Posted Monday, Nov 07, 2022
If your goal is saving money, buying a used car rather than a new one can save you big bucks in several ways.
Go to a local car dealership, enter the showroom, open the door to one of the vehicles on display, and breathe deeply. Ahhhh, new car smell. Intoxicating, isn’t it? Alluring to the point that you’ll spend, on average, about $13,500 in order to obtain it.
That’s right. According to Kelley Blue Book, in 2015, Americans spent, on average, more than $33,500 on new vehicles. Meanwhile, J.D. Power reported that in the 2015, the average used vehicle cost just over $20,000.
We’re talking about lightly used vehicles, the type J.D. Power describes when it claims that in 2015 the average used vehicle was 4.3 years old and had 51,554 miles on the odometer.
Sign the paperwork for a brand-new car, drive it off the lot, take a ride around town, and then return the car to the dealership. It isn’t a new car anymore. It is a used car. And because it is a used car, it is worth substantially less than you paid for it just an hour prior. After three years, Consumer Reports says your new car will be worth just 54 percent of what you paid for it, on average.

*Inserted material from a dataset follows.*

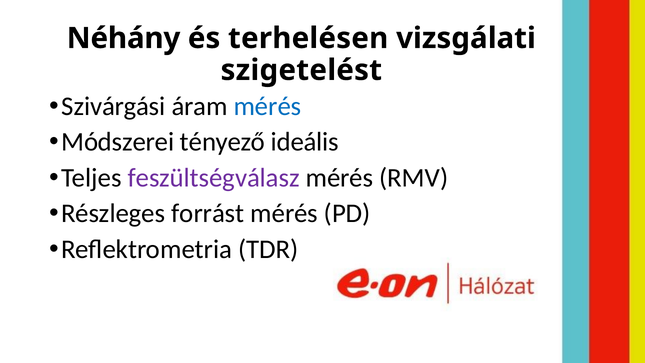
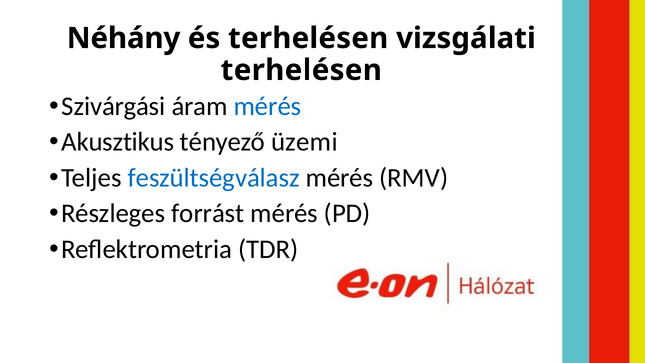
szigetelést at (301, 70): szigetelést -> terhelésen
Módszerei: Módszerei -> Akusztikus
ideális: ideális -> üzemi
feszültségválasz colour: purple -> blue
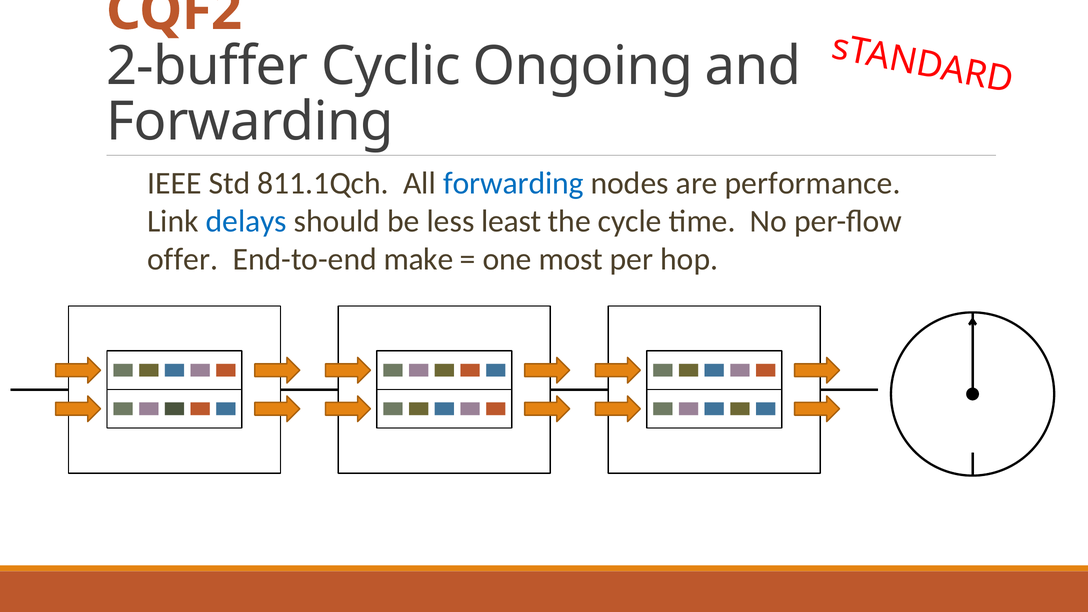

This is not true of all vehicles. For example, as this article is written, used Toyota FJ Cruisers are worth a far greater percentage of their original value than the typical used car. At the opposite end of the spectrum, in a nation awash in cheap gas, used Nissan Leaf electric cars might as well be free.
Beyond the issue of depreciation, you’ll pay less sales tax on a used car, insurance for a used car costs less, and in many states it is cheaper to register a used car than it is a new car.